Essentially two nations, Thule and Gilead, went to war. During it they discovered a crystal-like substance nicknamed glim (shortened form of "glimmer", originally from a quote by the founder who said it was "greater than all that glimmers and shines") with powers. It could create massive amounts of energy, for example, and it revolutionized both nation's industry. But it also had unmatched destructive power, able to pierce any metal armour or wipe out an entire city, so it was put to use in the war. After a while though people began to notice the land was going barren, that monstrous creatures from legends long forgotton were re-appearing.

Both nations pulled back as supplying their forces became harder, leaving a no man's land seperating them. But there's still money to be made there for the desperate willing to brave the dangers; recovering war relics, digging for glim or gold. Bandits make their hideouts here as police forces aren't willing to risk chasing them and sometimes people just end up out there, because they're too poor or they're running from something. It's a strip of absolute freedom with no laws or taxes, but for the most part no protection either from monsters or rogues.

And that's where the main character comes in as a wandering gunslinger that takes on odd jobs, hunting monsters and the like. I created the world originally to make the writing challenges easier, since I'd always have a setting I could use and was doing monster of the week types of stories. But I always liked it since it's just a mish-mash of everything.
 
Been brainstorming a mad max type of world, where the world population was massively reduced due to an epidemic as well as warfare. The upper class were evacuated onto these massive spaceships that were created to be cities in space. Now those of the lower class work only to provide resources that are sent up to those space cities and are watched over by the big brother type government, being bombarded with propaganda about how being a loyal citizen will eventually get them to one of the cities amongst the stars. The major cities are like these massive winding towers with different levels based on economic status or status with the government.
 

Saigonnus

Auror
Reminds me a bit of Elysium. The rich live on a space station, leaving the earth to fend for itself, and of course it is a shit hole.

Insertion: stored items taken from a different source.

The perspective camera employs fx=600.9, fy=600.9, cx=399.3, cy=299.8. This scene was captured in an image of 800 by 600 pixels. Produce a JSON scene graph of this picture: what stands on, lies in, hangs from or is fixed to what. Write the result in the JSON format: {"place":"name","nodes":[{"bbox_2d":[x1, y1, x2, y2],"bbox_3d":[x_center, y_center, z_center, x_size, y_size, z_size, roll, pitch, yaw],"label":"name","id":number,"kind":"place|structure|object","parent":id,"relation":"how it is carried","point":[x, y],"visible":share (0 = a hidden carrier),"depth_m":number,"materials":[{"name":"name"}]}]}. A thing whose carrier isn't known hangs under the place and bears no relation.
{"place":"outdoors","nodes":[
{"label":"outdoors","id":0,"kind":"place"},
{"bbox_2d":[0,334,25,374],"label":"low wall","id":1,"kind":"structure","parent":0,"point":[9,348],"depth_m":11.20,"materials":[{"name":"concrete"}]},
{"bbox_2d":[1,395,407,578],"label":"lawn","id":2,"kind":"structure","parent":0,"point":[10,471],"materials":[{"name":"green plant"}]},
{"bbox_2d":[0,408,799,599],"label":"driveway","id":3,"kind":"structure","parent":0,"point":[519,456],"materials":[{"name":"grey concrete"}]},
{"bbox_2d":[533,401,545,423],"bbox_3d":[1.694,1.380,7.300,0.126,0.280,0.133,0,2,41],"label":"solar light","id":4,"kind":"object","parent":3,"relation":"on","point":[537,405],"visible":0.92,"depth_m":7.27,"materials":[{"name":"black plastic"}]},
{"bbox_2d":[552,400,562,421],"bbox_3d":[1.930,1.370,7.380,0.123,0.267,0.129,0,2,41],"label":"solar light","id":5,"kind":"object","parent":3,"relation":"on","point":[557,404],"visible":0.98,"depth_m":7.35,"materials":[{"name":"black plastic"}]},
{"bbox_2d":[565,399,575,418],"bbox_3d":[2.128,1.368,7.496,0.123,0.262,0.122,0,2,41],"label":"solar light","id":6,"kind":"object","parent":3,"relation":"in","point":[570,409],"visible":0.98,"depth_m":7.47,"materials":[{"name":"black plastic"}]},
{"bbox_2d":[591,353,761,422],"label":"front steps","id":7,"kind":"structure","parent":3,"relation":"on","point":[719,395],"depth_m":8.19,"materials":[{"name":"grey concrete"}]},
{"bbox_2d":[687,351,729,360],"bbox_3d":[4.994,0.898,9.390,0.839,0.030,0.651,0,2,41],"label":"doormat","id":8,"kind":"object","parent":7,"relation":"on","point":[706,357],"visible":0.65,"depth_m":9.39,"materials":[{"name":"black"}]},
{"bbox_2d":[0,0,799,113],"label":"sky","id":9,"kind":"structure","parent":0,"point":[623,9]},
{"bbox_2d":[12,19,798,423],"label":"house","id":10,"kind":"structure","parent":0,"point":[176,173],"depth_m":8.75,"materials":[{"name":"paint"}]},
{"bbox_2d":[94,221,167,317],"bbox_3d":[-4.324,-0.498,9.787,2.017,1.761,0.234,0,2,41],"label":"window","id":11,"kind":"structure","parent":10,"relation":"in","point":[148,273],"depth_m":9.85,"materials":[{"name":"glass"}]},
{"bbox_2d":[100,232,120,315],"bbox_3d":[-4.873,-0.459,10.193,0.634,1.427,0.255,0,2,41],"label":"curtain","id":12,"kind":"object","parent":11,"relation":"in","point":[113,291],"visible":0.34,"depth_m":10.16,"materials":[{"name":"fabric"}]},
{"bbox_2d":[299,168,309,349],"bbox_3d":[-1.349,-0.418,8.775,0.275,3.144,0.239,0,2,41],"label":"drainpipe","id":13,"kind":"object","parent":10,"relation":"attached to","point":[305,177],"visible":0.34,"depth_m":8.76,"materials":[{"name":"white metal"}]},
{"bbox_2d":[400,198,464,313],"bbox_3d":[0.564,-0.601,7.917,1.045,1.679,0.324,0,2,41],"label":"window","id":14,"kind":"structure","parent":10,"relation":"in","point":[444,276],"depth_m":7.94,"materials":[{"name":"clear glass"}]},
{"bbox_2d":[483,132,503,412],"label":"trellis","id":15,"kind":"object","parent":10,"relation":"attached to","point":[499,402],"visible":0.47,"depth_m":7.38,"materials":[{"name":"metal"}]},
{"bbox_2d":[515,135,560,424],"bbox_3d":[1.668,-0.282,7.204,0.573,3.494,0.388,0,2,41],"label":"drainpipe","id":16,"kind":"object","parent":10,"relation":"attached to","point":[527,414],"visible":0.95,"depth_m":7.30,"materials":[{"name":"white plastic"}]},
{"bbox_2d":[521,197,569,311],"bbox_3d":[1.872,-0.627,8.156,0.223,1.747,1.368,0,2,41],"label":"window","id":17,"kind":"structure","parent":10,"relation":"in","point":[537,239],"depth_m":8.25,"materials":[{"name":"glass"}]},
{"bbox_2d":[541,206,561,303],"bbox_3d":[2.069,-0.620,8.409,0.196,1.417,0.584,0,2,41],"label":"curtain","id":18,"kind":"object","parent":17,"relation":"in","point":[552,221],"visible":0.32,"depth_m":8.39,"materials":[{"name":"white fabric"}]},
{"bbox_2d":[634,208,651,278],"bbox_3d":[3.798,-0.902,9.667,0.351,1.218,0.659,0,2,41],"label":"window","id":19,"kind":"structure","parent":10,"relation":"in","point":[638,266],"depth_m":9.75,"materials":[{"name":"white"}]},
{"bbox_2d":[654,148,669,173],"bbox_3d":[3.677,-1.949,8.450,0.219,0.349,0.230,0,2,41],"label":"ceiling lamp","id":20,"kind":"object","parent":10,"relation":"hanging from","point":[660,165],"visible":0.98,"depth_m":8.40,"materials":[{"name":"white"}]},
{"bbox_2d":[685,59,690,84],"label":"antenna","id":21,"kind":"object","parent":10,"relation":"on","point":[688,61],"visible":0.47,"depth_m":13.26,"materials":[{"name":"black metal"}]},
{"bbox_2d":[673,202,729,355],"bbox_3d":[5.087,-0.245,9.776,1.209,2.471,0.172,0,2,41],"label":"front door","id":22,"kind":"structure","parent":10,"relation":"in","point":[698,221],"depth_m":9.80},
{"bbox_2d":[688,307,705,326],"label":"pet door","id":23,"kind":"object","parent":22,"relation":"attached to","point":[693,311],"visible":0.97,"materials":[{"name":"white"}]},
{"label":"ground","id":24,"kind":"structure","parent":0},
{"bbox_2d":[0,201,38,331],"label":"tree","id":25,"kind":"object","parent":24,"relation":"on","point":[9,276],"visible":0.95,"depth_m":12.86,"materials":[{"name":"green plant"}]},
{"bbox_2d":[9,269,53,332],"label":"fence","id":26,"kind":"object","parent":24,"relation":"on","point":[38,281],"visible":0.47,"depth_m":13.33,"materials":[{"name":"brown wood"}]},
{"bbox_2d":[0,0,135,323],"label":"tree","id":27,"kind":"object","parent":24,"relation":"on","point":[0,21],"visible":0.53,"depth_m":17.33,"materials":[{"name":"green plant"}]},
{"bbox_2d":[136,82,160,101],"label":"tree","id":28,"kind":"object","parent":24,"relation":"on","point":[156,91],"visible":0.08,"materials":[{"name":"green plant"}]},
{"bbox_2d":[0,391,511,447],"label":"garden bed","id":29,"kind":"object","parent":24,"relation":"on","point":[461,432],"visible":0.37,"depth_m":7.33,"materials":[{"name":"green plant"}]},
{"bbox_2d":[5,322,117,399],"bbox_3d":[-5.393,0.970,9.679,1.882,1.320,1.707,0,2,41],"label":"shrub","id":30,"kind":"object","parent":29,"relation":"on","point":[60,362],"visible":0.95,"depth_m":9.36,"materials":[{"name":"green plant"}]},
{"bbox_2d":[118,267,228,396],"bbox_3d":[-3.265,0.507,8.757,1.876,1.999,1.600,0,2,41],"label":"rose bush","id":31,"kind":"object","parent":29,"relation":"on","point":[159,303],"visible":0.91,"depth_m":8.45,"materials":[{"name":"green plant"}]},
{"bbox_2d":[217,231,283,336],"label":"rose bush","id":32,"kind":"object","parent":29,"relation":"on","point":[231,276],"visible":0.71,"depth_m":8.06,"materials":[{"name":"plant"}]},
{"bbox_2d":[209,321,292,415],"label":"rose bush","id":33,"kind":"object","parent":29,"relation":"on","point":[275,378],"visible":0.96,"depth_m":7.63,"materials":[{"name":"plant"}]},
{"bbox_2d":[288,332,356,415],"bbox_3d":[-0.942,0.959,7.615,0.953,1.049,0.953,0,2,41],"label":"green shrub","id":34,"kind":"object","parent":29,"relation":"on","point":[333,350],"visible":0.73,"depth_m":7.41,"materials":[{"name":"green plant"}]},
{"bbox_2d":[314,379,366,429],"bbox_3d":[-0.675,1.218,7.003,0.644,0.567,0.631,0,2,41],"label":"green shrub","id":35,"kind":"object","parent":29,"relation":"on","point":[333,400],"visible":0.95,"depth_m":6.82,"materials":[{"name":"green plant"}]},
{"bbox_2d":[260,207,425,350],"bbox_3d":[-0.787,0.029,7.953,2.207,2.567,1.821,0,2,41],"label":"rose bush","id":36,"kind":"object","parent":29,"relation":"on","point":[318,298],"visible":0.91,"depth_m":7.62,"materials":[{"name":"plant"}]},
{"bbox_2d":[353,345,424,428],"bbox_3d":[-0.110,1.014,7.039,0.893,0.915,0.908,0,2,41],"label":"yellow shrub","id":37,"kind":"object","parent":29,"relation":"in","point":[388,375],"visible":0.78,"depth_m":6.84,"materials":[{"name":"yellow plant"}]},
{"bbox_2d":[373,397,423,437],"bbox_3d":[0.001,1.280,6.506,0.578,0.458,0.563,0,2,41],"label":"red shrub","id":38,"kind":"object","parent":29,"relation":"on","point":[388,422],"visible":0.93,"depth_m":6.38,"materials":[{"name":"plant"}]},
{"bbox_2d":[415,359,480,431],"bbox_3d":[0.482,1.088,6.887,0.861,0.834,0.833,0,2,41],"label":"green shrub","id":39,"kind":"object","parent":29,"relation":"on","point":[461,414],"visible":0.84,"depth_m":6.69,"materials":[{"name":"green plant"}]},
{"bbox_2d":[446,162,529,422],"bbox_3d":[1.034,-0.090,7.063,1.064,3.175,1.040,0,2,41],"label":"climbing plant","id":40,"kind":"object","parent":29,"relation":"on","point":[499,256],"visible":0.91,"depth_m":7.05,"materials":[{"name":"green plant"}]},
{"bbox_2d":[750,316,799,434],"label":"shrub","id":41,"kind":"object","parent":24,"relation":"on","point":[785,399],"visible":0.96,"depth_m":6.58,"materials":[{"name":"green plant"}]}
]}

Sent from my iPhone using Tapatalk
 

ThinkerX

Myth Weaver
oh well...

I used to have a dozen plus fantasy worlds. Down to two now.

Most of my stories are set on 'Char' - an arid world with a single true ocean (landlocked) and a number of landlocked seas. Main region is utterly generic, a sort of resurrected quasi-feudal roman empire featuring distinct 'Greek', 'Ancient Egyptian,' 'Old Roman,' and semi Celtic regions among others. Scattered along the coasts of the ocean are a semi Viking type realm, a nation roughly patterned after Old Russia, a empire with a passing similarity to ancient China, and a sort of 'African' region, among others. (Like a large nation of militaristic hobgoblins). Generic, and intended to be easily relatable to prospective readers.

Other world is almost the opposite. It's the one I want to spend more time in, but can't quite manage it. Aquas is a world of water - just two major landmasses. The first is a large isolated continent I couldn't squeeze into the other world. The second is what makes Aquas unique: a narrow ribbon of land on a rough NE/SW axis, seldom more than a few dozen miles wide (and frequently much narrower) that makes a literal ring around the planet. Cultures, some weird and some generic dot this 'Strand' at intervals. Tech ranges from the stone age to super duper alien gizmo's. Pilgrims attempt to walk the full circumference of the Strand, performing rituals at 'points of power' along the way.